__SELECTED PASSAGE__.
▬▬▬

This is part of a series of posts analysing the Chip-8 interpreter on the RCA COSMAC VIP computer. These posts may be useful if you are building a Chip-8 interpreter on another platform or if you have an interest in the operation of the COSMAC VIP. For other posts in the series refer to the index or instruction index.

INSTRUCTION GROUP: 7XNN
Add NN to VX

INSTRUCTION GROUP: 8XY1
OR VY with VX

INSTRUCTION GROUP: 8XY2
AND VY with VX

INSTRUCTION GROUP: 8XY3
XOR VY with VX

INSTRUCTION GROUP: 8XY4
Add VY to VX, load VF with carry bit

INSTRUCTION GROUP: 8XY5
Subtract VY from VX, load VF with carry bit

INSTRUCTION GROUP: 8XY6
Shift VY one bit right, load VX with result, load VF with bit 0

INSTRUCTION GROUP: 8XY7
Subtract VX from VY, load VX with result

INSTRUCTION GROUP: 8XYE
Shift VY one bit left, load VX with result, load VF with bit 7

The first of these instruction groups, 7XNN, adds the immediate operand NN to VX. It’s simple enough to not warrant a flowchart, so here’s the code:

Labels
Address (hex)

Assembly
Code (hex)

Comments

7XNN:
01B7

45
LDA 5

Get the value in the second byte of the instruction into the accumulator (D) and then advance the Chip-8 programme counter to the next instruction.

01B8

E6
SEX 6

Set the VX pointer to be used for register indirect addressing instructions.

▬▬▬

__DATA ENTRIES__.
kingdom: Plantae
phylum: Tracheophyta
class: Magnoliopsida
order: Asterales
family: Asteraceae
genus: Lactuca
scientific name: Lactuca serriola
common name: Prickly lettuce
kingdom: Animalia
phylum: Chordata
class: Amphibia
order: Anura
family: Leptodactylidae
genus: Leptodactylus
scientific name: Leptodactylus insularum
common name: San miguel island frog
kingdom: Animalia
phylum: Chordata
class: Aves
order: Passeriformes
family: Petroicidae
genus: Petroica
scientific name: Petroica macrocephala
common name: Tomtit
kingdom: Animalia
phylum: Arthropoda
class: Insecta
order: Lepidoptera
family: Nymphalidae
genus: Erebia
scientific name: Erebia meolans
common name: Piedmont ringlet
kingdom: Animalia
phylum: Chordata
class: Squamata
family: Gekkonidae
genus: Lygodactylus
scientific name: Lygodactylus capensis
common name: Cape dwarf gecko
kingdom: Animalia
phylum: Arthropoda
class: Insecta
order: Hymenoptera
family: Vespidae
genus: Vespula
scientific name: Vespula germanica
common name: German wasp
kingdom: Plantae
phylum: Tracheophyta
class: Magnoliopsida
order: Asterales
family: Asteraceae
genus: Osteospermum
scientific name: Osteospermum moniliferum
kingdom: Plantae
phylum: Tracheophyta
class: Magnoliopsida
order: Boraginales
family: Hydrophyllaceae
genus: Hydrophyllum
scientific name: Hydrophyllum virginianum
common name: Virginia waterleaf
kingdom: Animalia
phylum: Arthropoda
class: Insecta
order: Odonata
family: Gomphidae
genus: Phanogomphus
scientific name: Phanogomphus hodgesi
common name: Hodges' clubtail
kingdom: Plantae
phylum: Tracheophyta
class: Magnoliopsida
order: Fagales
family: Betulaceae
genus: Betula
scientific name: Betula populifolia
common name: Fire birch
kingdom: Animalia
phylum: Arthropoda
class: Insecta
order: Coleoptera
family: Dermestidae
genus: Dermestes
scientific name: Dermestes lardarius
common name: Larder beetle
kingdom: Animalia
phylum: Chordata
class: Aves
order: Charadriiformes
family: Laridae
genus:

▬▬▬

__TO DO__. According to the post on the COSMAC VIP Chip-8 interpreter, which instruction group shifts VY one bit left, loads VX with the result, and loads VF with bit 7?

__FULL RESPONSE__. 8XYE